Aber: Die Geburt des 14. Kindes überlebt Muntaz Mahal nicht. Machtlos muss der mächtigste Mann der Welt mit ansehen, wie seine Frau stirbt. Sha Jahan wird fast wahnsinnig vor Schmerz. Acht Tage schließt er sich in seinem Zimmer ein und verweigert jede Nahrung. Der ganze Hof muss mit seinem Herrscher trauern. Zwei Jahre lang gibt es keine Musik am Hof, er trägt keinen Schmuck und keine kostbaren Gewänder. Ein halbes Jahr nach dem Tod seiner Frau beginnt er mit der Erfüllung ihres letzten Wunsches: ein Grabmal, wie es die Welt noch nicht gesehen hat; ein „Abbild des Himmels“. 20.000 Arbeiter, Handwerker und Künstler, die besten aus allen Teilen des Reiches, arbeiten 16 Jahre lang an der Vollendung des Bauwerkes. Die Materialien werden teilweise von weit her mit Hilfe von 1000 Elefanten herbeigeschafft. Weißer Marmor, in den in filigraner Arbeit kostbare Edelsteine eingesetzt werden, aus denen einzigartige Blumenornamente entstehen. Am Ende wird er seinem Anspruch gerecht und erschafft eines der bis auf den heutigen Tag schönsten Bauwerke, das die Welt je gesehen hat. Das Taj Mahal. Es wird als ein Liebesgedicht aus Stein bezeichnet oder auch als Monument einer unsterblichen Liebe. Von seinem eigenen Sohn wird Sha Jahan entmachtet und bis zu seinem Tod ist das Rote Fort sein Gefängnis. Sein einziger Trost in all den Jahren ist der Blick auf das Grabmal seiner Frau, das Taj Mahal.
Die unglaubliche Anmut des Taj Mahal hilft mir dabei, die Schönheit eines Satzes aus der Bibel zu verstehen. Paulus schreibt nämlich im ersten Brief an die Korinther: „Wisst ihr nicht, dass ihr ein Tempel Gottes seid?“ Das ist ja mal ein Satz, den es? zu verdauen gilt: Ich ein Tempel, ein kleines Taj Mahal? Dabei sehe ich doch wie die meisten Menschen viel lieber meine Mängel: zu dumm, zu dick, zu klein.

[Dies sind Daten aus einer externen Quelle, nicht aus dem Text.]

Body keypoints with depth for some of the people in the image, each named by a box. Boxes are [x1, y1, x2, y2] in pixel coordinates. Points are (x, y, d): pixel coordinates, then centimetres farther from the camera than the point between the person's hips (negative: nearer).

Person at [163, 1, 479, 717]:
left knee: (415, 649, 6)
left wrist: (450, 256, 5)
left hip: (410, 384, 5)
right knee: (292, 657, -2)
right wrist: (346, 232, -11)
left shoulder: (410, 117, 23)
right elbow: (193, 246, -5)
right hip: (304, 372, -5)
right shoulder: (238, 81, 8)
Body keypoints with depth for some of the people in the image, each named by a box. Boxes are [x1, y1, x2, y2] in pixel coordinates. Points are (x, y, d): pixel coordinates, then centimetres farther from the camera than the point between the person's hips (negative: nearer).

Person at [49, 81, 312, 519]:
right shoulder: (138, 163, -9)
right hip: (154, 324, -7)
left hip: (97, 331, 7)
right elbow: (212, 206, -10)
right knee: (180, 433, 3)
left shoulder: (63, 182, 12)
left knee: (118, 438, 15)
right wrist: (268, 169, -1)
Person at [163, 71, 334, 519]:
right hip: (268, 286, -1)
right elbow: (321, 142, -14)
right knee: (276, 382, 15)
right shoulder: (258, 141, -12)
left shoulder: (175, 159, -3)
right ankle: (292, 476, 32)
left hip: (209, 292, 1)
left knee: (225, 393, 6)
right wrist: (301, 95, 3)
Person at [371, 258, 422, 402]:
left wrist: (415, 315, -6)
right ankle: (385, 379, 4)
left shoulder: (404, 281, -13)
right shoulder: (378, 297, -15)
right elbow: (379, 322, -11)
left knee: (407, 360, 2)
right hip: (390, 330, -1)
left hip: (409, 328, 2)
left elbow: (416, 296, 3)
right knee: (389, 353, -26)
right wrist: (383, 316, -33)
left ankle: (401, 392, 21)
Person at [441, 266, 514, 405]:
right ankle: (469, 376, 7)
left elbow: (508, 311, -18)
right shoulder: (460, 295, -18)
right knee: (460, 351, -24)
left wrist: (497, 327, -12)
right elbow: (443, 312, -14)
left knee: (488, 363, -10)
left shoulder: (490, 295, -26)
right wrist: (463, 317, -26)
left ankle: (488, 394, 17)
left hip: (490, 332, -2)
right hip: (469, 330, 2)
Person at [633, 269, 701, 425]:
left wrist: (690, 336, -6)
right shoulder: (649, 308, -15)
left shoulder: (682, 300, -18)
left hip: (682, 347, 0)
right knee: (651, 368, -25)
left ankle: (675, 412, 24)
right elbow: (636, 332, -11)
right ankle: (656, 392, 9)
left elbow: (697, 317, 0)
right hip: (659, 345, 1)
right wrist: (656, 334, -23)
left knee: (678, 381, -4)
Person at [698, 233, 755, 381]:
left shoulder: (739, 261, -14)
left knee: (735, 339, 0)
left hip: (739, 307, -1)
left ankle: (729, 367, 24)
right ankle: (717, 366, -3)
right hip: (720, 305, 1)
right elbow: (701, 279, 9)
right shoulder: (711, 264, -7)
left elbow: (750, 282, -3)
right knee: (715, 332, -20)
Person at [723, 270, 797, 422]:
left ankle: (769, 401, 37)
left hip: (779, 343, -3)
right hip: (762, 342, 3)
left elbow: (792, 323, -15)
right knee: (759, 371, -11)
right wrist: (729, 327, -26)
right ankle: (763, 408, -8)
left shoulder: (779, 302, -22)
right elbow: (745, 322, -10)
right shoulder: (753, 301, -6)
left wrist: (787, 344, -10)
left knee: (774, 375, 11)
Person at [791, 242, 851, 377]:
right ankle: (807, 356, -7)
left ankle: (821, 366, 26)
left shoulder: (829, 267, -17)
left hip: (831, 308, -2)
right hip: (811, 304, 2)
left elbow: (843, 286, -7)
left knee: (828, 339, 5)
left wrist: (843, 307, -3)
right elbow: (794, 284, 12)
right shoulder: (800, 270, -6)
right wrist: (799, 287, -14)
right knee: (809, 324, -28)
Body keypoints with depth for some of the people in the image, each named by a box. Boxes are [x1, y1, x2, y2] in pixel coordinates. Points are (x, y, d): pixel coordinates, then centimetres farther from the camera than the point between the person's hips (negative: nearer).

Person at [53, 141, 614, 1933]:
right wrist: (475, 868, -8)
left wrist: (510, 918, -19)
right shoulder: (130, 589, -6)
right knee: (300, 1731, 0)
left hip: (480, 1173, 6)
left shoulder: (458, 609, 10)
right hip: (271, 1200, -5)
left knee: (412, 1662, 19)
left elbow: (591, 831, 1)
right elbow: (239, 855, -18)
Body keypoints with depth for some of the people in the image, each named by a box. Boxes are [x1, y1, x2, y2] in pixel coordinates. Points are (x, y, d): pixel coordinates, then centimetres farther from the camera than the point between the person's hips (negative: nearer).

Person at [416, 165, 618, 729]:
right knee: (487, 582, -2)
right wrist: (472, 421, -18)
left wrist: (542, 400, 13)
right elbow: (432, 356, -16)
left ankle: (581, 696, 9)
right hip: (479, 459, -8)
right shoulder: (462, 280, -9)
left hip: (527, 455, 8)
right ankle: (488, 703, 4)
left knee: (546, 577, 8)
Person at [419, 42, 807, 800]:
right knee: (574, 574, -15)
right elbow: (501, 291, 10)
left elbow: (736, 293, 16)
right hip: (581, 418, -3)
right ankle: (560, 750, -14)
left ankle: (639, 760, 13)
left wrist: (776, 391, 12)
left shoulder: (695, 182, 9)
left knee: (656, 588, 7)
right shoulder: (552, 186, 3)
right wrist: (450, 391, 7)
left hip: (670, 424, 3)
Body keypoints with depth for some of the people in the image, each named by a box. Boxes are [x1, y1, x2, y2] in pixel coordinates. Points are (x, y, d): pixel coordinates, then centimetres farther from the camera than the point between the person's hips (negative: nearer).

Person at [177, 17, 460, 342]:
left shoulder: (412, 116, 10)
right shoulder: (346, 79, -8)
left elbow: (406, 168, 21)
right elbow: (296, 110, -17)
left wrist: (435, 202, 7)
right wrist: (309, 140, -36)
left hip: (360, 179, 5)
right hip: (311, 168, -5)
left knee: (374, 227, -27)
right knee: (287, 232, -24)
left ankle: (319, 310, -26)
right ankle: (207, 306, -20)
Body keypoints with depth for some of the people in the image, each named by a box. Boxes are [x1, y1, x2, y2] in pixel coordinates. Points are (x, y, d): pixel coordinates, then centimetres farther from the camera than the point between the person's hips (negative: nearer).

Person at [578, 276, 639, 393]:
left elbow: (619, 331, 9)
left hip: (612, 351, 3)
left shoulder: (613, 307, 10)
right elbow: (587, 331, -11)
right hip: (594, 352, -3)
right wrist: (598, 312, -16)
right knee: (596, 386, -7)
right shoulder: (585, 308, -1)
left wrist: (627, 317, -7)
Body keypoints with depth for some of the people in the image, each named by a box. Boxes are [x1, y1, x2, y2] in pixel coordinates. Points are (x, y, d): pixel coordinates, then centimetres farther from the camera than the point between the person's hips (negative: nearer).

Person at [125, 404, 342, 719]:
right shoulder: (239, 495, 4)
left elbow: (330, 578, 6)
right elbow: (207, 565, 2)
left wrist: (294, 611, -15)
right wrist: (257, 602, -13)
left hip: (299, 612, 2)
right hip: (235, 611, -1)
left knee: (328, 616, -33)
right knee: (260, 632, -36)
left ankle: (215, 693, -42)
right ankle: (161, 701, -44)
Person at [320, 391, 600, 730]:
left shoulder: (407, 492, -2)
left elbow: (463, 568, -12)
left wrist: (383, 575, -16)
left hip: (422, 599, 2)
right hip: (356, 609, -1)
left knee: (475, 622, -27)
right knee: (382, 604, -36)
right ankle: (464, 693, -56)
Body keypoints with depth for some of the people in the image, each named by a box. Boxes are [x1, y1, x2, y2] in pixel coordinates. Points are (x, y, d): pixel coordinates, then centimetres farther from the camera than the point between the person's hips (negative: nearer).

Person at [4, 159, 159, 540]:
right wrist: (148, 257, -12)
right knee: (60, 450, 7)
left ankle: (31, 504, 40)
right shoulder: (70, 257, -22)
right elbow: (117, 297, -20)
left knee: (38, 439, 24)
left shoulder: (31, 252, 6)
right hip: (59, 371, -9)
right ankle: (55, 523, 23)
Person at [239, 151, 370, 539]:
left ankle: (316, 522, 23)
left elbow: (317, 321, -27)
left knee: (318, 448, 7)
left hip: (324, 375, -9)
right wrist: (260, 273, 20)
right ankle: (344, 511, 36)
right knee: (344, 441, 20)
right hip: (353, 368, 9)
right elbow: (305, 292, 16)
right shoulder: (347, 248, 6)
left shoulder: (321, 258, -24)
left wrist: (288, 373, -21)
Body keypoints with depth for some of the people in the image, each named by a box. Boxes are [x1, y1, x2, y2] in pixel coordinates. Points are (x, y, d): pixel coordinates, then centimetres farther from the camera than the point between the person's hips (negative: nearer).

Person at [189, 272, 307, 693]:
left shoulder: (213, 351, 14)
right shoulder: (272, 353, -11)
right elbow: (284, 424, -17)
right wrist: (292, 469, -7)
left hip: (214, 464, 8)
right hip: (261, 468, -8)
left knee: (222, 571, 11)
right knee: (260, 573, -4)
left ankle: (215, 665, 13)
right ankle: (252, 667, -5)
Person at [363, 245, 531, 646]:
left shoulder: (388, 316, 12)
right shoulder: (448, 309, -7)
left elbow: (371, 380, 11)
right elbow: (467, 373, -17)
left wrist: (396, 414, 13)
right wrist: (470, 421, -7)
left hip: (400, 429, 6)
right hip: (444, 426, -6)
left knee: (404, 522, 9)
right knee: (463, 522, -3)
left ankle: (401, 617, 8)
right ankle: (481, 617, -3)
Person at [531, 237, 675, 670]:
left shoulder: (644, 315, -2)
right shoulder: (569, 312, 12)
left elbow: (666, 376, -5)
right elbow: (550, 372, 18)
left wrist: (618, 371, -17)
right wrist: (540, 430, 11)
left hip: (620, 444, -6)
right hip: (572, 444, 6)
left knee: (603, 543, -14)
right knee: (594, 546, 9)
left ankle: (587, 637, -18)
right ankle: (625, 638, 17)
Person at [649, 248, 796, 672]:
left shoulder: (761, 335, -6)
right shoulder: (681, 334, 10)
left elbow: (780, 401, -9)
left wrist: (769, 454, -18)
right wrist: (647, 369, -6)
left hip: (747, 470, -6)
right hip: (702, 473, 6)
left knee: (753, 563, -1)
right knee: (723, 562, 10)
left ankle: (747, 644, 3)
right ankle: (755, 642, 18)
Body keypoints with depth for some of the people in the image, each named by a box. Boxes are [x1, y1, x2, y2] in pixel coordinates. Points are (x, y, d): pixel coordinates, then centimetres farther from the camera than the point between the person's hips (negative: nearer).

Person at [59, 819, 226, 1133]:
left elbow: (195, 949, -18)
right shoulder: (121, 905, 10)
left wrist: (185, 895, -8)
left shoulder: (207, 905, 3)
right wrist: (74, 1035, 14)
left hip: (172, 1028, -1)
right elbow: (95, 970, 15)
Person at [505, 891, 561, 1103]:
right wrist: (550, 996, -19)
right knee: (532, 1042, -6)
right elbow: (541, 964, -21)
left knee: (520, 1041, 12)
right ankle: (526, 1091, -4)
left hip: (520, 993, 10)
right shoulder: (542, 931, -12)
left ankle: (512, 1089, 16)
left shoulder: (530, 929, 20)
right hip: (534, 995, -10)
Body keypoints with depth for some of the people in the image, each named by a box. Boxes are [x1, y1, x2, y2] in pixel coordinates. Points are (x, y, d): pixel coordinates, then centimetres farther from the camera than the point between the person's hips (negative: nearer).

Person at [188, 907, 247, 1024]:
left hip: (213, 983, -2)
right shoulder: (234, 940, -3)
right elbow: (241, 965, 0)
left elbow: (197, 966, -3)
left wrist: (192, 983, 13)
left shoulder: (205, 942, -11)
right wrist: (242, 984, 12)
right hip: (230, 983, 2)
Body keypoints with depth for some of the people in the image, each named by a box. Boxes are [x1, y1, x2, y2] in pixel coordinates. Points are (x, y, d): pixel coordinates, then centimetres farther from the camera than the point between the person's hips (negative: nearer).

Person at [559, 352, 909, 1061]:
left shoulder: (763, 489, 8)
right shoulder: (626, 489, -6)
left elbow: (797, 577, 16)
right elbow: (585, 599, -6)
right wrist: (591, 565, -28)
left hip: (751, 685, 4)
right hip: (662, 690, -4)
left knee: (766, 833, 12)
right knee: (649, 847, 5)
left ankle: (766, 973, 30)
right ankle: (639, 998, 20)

Und ich sehe nicht das, was Gott alles an Schönen in mir angelegt hat. Dass ich laut Paulus sogar ein Abbild Gottes bin. In den Kitas singen wir manchmal ein schönes Lied, welches den Satz des Apostels aufgreift: „Weißt du nicht, weißt du nicht, du bist ein Tempel? Voller Licht, voller Kraft, voller Herrlichkeit!“ Sollten wir uns diese großartige Zusage nicht jeden Morgen aufs Neue bewusst machen oder vielleicht sogar den Tag mit diesem Lied beginnen? In den Augen Gottes sind wir ein Tempel. So schön wie das Taj Mahal. Wir selbst und auch unsere Mitmenschen. Mit was für einer tiefen Ehrfurcht müssten wir uns und unsere Mitmenschen mit dieser Erkenntnis eigentlich betrachten. Gottes Weg mit uns ist eine Liebesgeschichte, genau wie die Geschichte des Taj Mahals von Sha Jahan und Muntaz Mahal. Und Gott hat uns versprochen, dass seine Liebesgeschichte mit uns auch im Tod nicht enden wird. So sind wir genau wie das Taj Mahal: ein Monument, ein Tempel der unsterblichen Liebe.
Kommen Sie gut durch diesen Tag, Ihr Heiner Redeker aus Fröndenberg.